Problem details - Text only, exactly as given: reproduce the entries below without their pictures.

· · · · · · ·

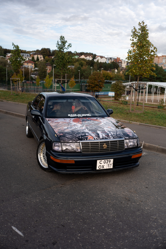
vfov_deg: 54.4
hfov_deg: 37.9
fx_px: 242
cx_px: 83
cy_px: 124
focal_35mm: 35
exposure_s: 1/1250
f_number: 2.2
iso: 100
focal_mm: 35
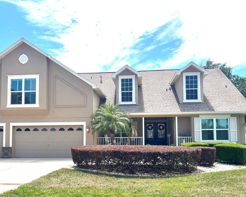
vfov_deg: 43.1
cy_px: 120
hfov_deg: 52.7
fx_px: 248
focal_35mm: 34
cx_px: 109
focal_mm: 5.96
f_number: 1.6
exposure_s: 1/3937
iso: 50
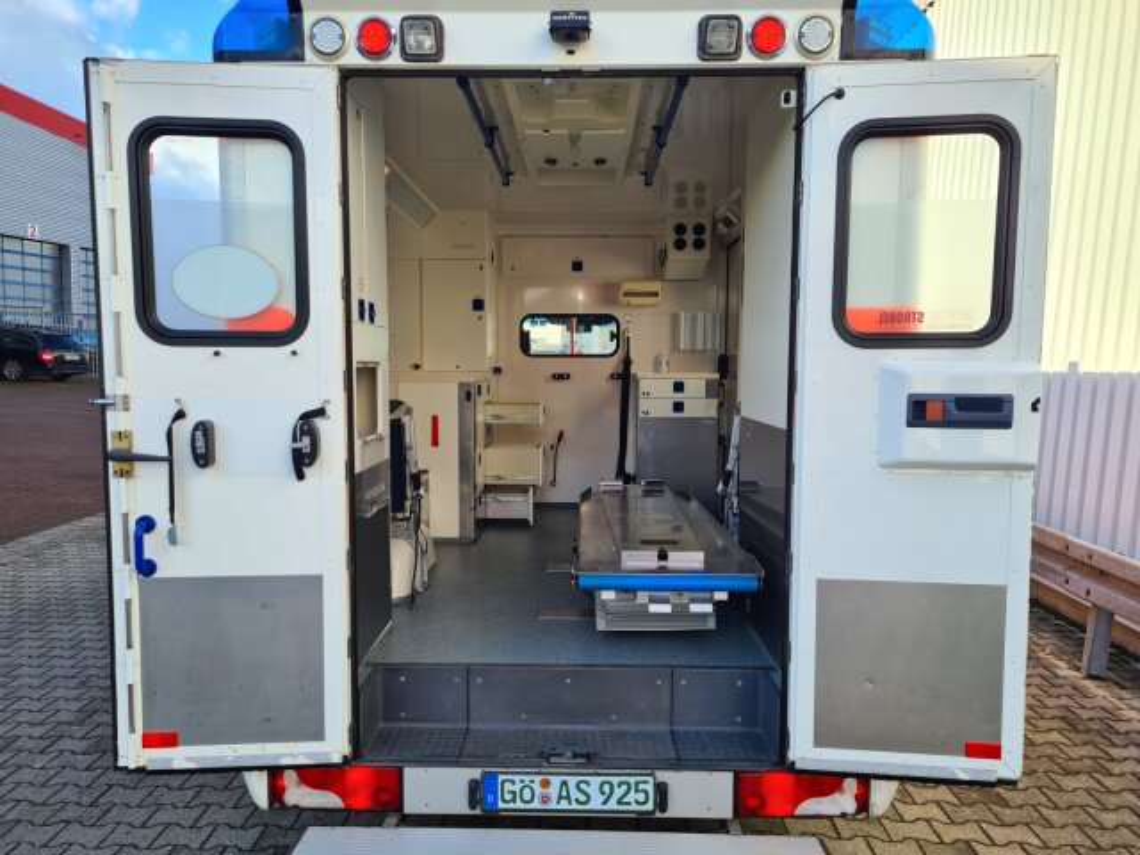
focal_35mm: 26
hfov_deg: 67.3
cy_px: 428
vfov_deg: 53.1
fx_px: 856
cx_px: 570
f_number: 1.8
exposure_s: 1/640
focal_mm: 5.4
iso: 50
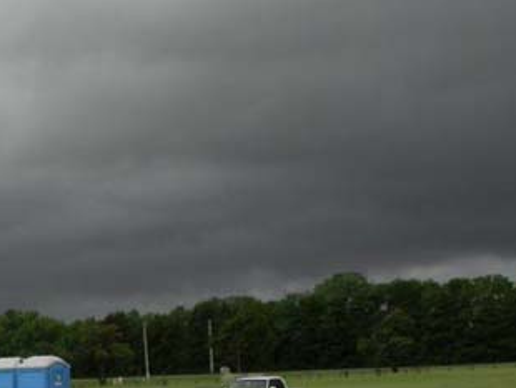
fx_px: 1462
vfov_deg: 15.0
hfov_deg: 18.8
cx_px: -125
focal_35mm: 98
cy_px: 308
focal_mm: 7.85
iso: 100
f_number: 6
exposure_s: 1/201
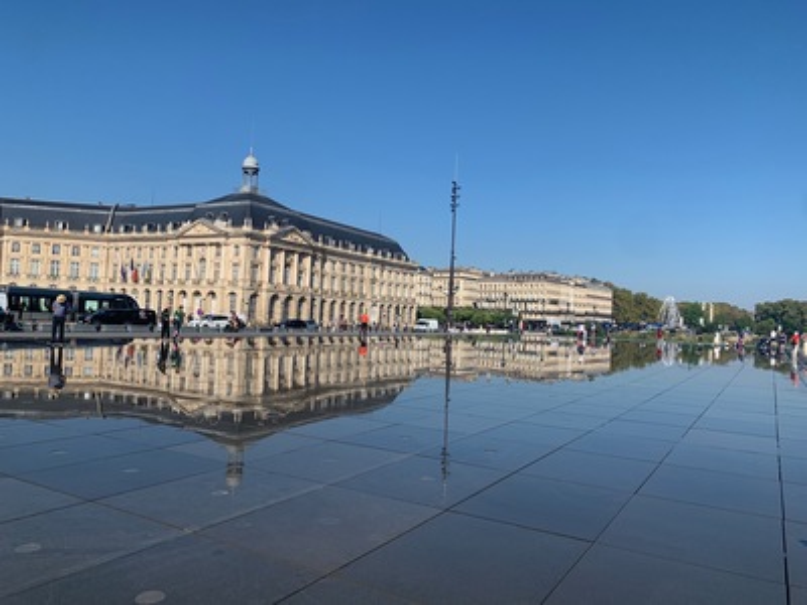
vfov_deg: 53.1
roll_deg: -1.9
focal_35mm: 26
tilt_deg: -0.1
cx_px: 404
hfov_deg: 67.3
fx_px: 606
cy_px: 302
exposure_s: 1/3086
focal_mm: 4.25
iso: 25
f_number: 1.8
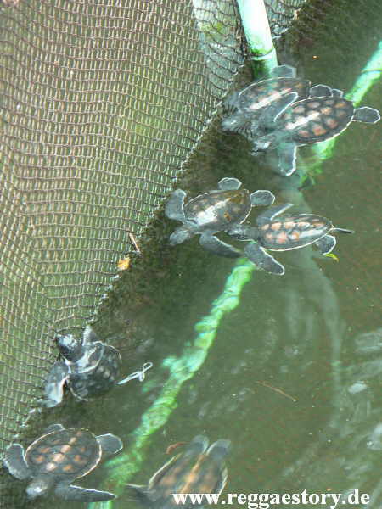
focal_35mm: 234
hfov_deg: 6.4
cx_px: 191
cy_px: 254
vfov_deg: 8.5
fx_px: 3443
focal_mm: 40.1
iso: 100
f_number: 3.3
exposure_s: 1/30
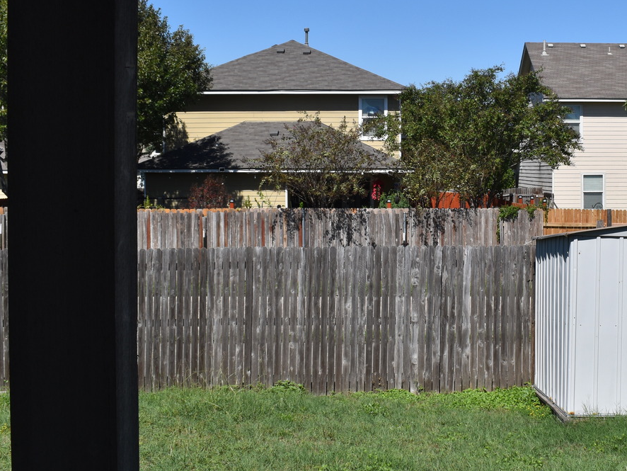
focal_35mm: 58
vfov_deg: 25.2
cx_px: 464
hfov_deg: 32.6
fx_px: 1051
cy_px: 205
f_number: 10
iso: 200
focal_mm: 22
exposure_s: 1/400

· · · · · · ·

Expected answer -
vfov_deg: 54.4
hfov_deg: 37.9
fx_px: 242
cx_px: 83
cy_px: 124
focal_35mm: 35
exposure_s: 1/1250
f_number: 2.2
iso: 100
focal_mm: 35
vfov_deg: 43.1
cy_px: 120
hfov_deg: 52.7
fx_px: 248
focal_35mm: 34
cx_px: 109
focal_mm: 5.96
f_number: 1.6
exposure_s: 1/3937
iso: 50
focal_35mm: 26
hfov_deg: 67.3
cy_px: 428
vfov_deg: 53.1
fx_px: 856
cx_px: 570
f_number: 1.8
exposure_s: 1/640
focal_mm: 5.4
iso: 50
fx_px: 1462
vfov_deg: 15.0
hfov_deg: 18.8
cx_px: -125
focal_35mm: 98
cy_px: 308
focal_mm: 7.85
iso: 100
f_number: 6
exposure_s: 1/201
vfov_deg: 53.1
roll_deg: -1.9
focal_35mm: 26
tilt_deg: -0.1
cx_px: 404
hfov_deg: 67.3
fx_px: 606
cy_px: 302
exposure_s: 1/3086
focal_mm: 4.25
iso: 25
f_number: 1.8
focal_35mm: 234
hfov_deg: 6.4
cx_px: 191
cy_px: 254
vfov_deg: 8.5
fx_px: 3443
focal_mm: 40.1
iso: 100
f_number: 3.3
exposure_s: 1/30
focal_35mm: 58
vfov_deg: 25.2
cx_px: 464
hfov_deg: 32.6
fx_px: 1051
cy_px: 205
f_number: 10
iso: 200
focal_mm: 22
exposure_s: 1/400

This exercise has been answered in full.